## start Source extract

Have you seen a ski movie lately? HOP turns? haven't seen one of those in a movie in a while. But I did see Seth Morrison or Gordy Phieffer or Nobis pull into a snowplow to burn some speed before launching a 30'er in MTA. Looser freskiers got to snowplow to make it down the mountain, and I truly mean snowplow not the elegant gliding wedge.


I still say no problem.
post #122 of 136
Didn't have time earlier but I went over to the Skiing articles Doc's picture sequence came from. Doc if you go to the previous article (How to Ski Anything Steep Part I) and add Figure 1 in as the first picture in the sequence it will give a more complete picture of Eric's turn. I don't think this will necessarily change anyone's opinion of what is going on but it should be useful for others who view this thread in the future.
post #123 of 136
Hey All,

Writing from Whistler where it snowed today and the skiing is quite good. But anyway, Great discussion and I wish I could have commented earlier but have been really busy trying to stuff a few good ski tips into 40 second spots. Crazy. It's late and Ive had a couple cocktails after a major sushi fest so take this with a grain of salt!

## end Source extract

Tasks:
- a) According to the ski forum excerpt, why should Figure 1 be placed at the start of Doc's picture sequence? Answer in one to three sentences.
- b) Write the next part of the ski forum excerpt, picking up after its final sentence.
The data come from a separate source, unrelated to the ski discussion.

## start Excerpted records

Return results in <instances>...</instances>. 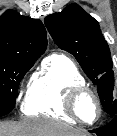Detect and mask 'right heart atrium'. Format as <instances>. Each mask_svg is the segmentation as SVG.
Segmentation results:
<instances>
[{
	"instance_id": "right-heart-atrium-1",
	"label": "right heart atrium",
	"mask_w": 117,
	"mask_h": 136,
	"mask_svg": "<svg viewBox=\"0 0 117 136\" xmlns=\"http://www.w3.org/2000/svg\"><path fill=\"white\" fill-rule=\"evenodd\" d=\"M21 96H22V90H19L17 93V100H20Z\"/></svg>"
}]
</instances>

## end Excerpted records

Per-task answers:
- a) Adding Figure 1 from the previous article, How to Ski Anything Steep Part I, as the first picture would give a more complete picture of Eric's turn. The poster doubts it will change anyone's opinion but says it should help others who view the thread in the future.

- b)
So...that sequence above was shot in Squaw Valley on a slope of about 45 degrees with enough room for a short to medium radius turn. The turn as Holiday pointed out was to make a pedal carve turn. The dynamics are pretty simple. Shoulders are square to the FLOW line (more or less)in a countered postion and it's a firm edge set on nice corn snow. There no real upper body rotation where the shulders swing from side to side, rather the shoulders always face the direction of travel regardless of what part of the turn.

The realease of the turn (the top frame) is done by the relaxation/retraction of the outside foot in the first photo of the sequence. This naturally pulls the upper body into the new turn (down the hill) and new inside foot leads the edge change coming in light. You can see, as some have pointed out, that the inside foot gets closer to new outside foot as the skis come onto edge.

In addtion, I would add this to the discussion: I believe that the counter body position in the top frame provides the rotary energy to draw the skis into the turn. The focus of the movment therefore is more lateraly based. Simply to get the skis onto matching edge angles as early/quickly as possible with new inside ski leading the way while staying light on the snow. No conscious steering.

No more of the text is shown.